◆ **PASSAGE TO READ**:
--------------------------------

A 2000 biographical film starring Julia Roberts portraying Brockovich on the silver screen grossed over $250 million at the box office and made the consumer advocate a nationally recognized figure.
When Janice Rounds turned her faucet on the day after Brockovich’s post on Facebook, which she shared, she found a dark liquid instead of water coming from the pipes.
“Guess that pump it out again,” Rounds wrote. “Less than a week ago the excuse for brown water was a pump. Wonder what it will be on this time?”
One person replying to her post described it as looking like “poop water.”
However, for Rounds and many others, bathing, laundry, cooking and normal household tasks are impeded by the routine water issues facing the small community. Despite years of complaints and thousands of shares on social media, issues persist and residents, both current and former, seem to be angrier than ever about the matter.
Members of the water department were meeting with the Tuckerman mayor, Ron Coller, Wednesday morning, office staff told NEA Report. Coller took over for former mayor Larry Bowen, who resigned in April.
The good news is, the issue should be in the past soon, said Heath Vaughan, owner of Clear Water Utilities. Five years back, Vaughan’s company was hired by Tuckerman to find out why the water was brown and to fix it.
“We realized this current plant was in trouble,” Vaughan said. “It’s been neglected and abused for years. We immediately started helping them get engineering services, first thing on our list being to build a new water treatment facility.”
The facility was scheduled to be completed by June 6 but Vaughan said contractor delays have put it up to 90 days behind schedule. Still, facing 20 years of water woes, 90 days could be a short time to wait for the problem to be solved.

--------------------------------

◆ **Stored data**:
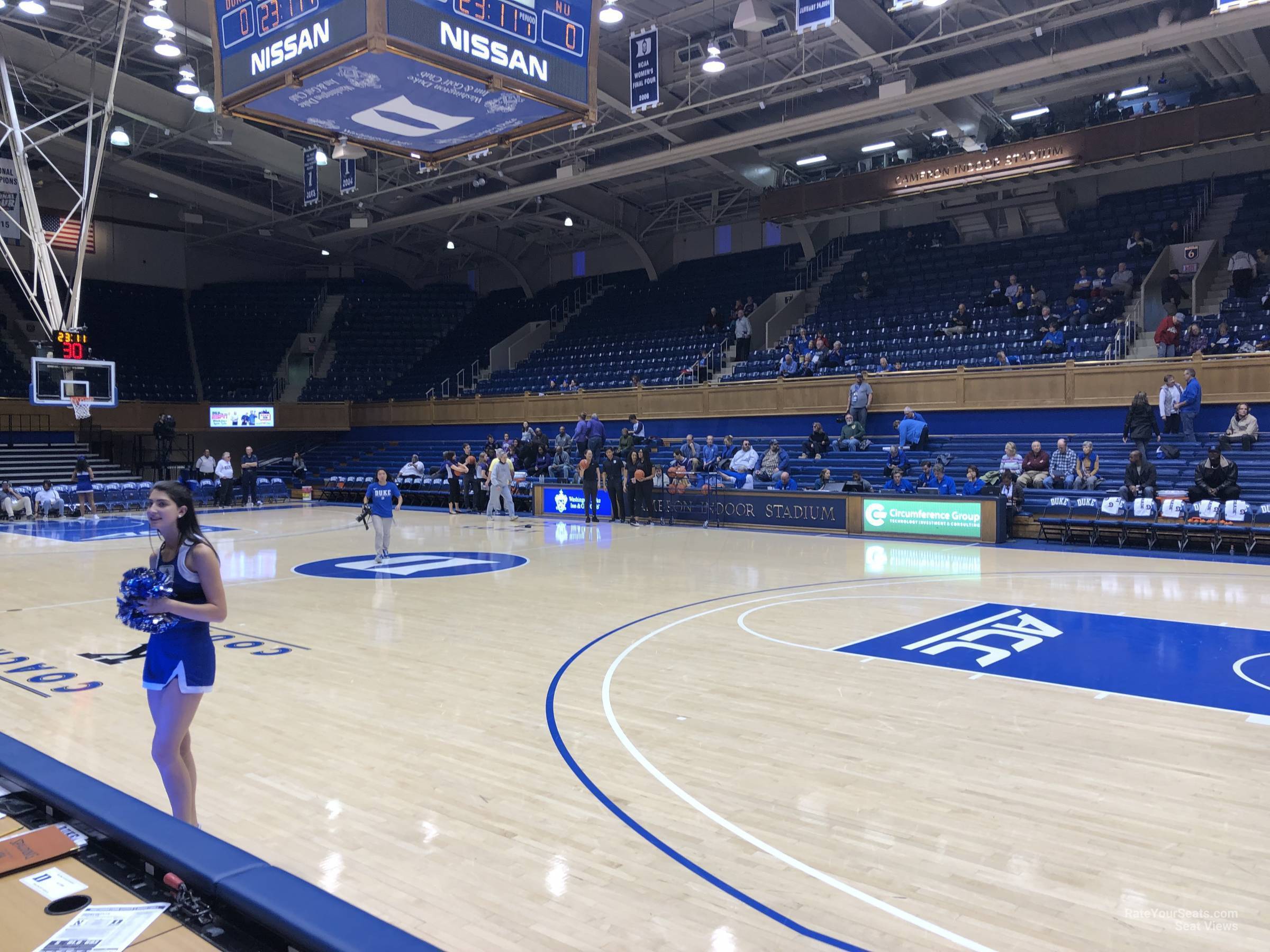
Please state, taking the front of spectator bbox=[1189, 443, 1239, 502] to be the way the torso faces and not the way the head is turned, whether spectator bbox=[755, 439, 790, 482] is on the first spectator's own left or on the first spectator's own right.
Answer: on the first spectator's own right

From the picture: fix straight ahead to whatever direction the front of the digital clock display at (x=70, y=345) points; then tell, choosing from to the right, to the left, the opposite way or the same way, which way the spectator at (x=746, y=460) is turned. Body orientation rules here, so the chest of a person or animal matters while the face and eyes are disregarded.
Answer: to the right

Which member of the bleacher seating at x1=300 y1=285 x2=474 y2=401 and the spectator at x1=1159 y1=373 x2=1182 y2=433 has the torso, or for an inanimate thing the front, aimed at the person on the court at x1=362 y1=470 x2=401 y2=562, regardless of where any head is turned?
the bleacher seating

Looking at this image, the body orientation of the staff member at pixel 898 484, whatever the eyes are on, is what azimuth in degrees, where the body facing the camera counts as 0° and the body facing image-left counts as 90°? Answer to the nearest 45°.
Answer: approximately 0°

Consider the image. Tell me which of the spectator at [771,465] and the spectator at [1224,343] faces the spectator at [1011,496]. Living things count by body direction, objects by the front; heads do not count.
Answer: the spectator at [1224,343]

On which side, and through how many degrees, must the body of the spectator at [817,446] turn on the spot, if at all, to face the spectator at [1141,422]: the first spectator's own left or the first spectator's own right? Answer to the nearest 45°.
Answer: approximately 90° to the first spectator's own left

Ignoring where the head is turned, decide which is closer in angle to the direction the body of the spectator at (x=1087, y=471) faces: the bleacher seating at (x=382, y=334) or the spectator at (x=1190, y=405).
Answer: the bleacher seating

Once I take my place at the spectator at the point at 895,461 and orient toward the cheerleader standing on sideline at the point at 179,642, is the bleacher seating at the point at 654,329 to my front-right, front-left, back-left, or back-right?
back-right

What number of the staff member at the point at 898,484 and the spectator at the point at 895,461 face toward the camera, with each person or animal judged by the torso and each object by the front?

--------------------------------

◆ **EXERCISE SET**:
1/ Express the records from the line containing "Once I take" through the end of the records, both included, as a JSON list of strings with one string per line and no blank lines.
2/ Write the next part of the article about Tuckerman's brown tap water, picking up right after its final sentence.

◆ **TASK RESPONSES**:
1/
[
  "Once I take my place at the spectator at the point at 895,461 and orient toward the cheerleader standing on sideline at the point at 179,642, is the bleacher seating at the point at 654,329 to my front-right, front-left, back-left, or back-right?",
  "back-right",
  "What number of the staff member at the point at 898,484 and the spectator at the point at 895,461 face toward the camera, with each person or animal judged by the torso and each object by the front?"
]

2/
Even though the water looks unattractive, Vaughan said the water was not polluted but rather, turned brown because of sediment drawn into the supply.
“It’s naturally occurring mineral in well water,” Vaughan said. “When it comes out of the well, it doesn’t look brown, but once you hit it with an oxidizer, like chlorine, it turns it the nastiest brown you ever seen. It’s not pollution. It’s just a mineral we have to deal with.”
A pump failure two weeks ago caused the recent surge in brown water, he said, but he added the water department can flush out lines in a neighborhood for people still experiencing the issue and urged residents to contact the department if they still experience tainted H2O.
“There’s some folks that live on dead in lines and there’s the potential for that to still been there,” he said.
Vaughan said it has taken five years to get through the red tape and to be at the brink of completion for the new water treatment facility. He acknowledged problems in the past, including an abused water facility, but urged residents to understand the problem is being addressed and should be resolved soon.
“We look for them to be complete within 60 or 90 days where we will be producing water but all of that depends on contractor,” Vaughan said.